Skeletal landmark data:
◇ ◇ ◇ ◇ ◇

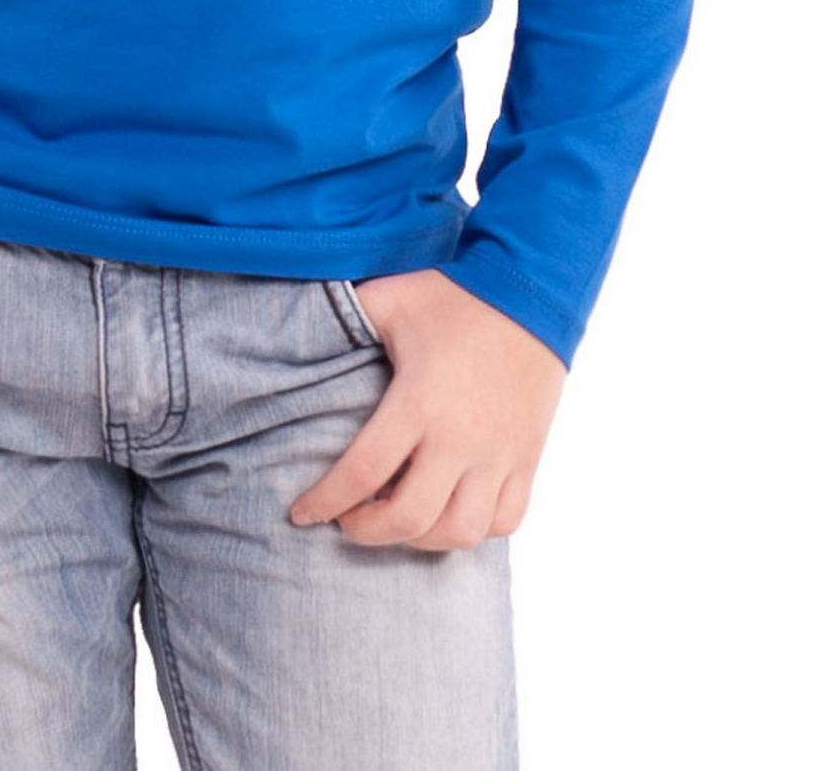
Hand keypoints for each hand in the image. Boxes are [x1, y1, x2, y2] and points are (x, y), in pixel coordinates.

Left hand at [289, 268, 567, 549]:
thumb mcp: (391, 298)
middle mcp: (460, 437)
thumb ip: (345, 316)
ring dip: (422, 538)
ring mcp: (499, 453)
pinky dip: (476, 529)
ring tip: (398, 519)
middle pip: (409, 518)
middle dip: (367, 530)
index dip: (326, 500)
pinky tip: (450, 512)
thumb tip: (298, 329)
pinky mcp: (527, 457)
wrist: (530, 290)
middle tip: (347, 519)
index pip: (363, 471)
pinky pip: (506, 520)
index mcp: (418, 400)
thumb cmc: (454, 294)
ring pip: (461, 532)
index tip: (302, 514)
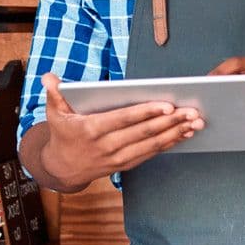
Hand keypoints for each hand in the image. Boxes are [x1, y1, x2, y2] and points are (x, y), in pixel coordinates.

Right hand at [35, 72, 204, 190]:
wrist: (61, 168)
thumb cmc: (63, 134)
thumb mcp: (54, 113)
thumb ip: (54, 93)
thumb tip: (48, 76)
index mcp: (91, 130)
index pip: (124, 119)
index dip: (146, 112)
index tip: (168, 105)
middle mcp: (107, 146)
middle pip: (143, 133)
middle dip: (170, 122)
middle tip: (192, 112)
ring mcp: (117, 158)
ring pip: (151, 145)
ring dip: (175, 134)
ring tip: (196, 123)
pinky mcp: (125, 165)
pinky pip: (151, 154)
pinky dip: (169, 144)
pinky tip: (185, 134)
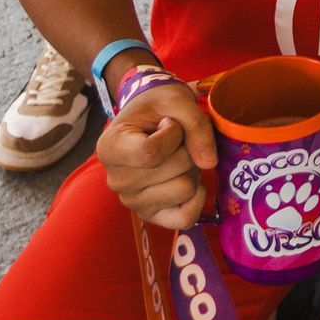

◇ ◇ ◇ ◇ ◇

What the exercise asks:
Copy exactly the lines from the one containing "thumb mcp: (54, 113)" to the end of the records, both included, and leave the pictures out.

Answer box:
thumb mcp: (54, 113)
thumb ip: (54, 93)
thumb tip: (48, 76)
index mcp: (91, 130)
index pip: (124, 119)
index dip: (146, 112)
index tip: (168, 105)
middle mcp: (107, 146)
middle pip: (143, 133)
middle dip: (170, 122)
middle tip: (192, 112)
ring mcp: (117, 158)
ring pip: (151, 145)
ring dip: (175, 134)
ring tip: (196, 123)
pinky mcp: (125, 165)
pinky pip: (151, 154)
pinky dip: (169, 144)
pinky tip: (185, 134)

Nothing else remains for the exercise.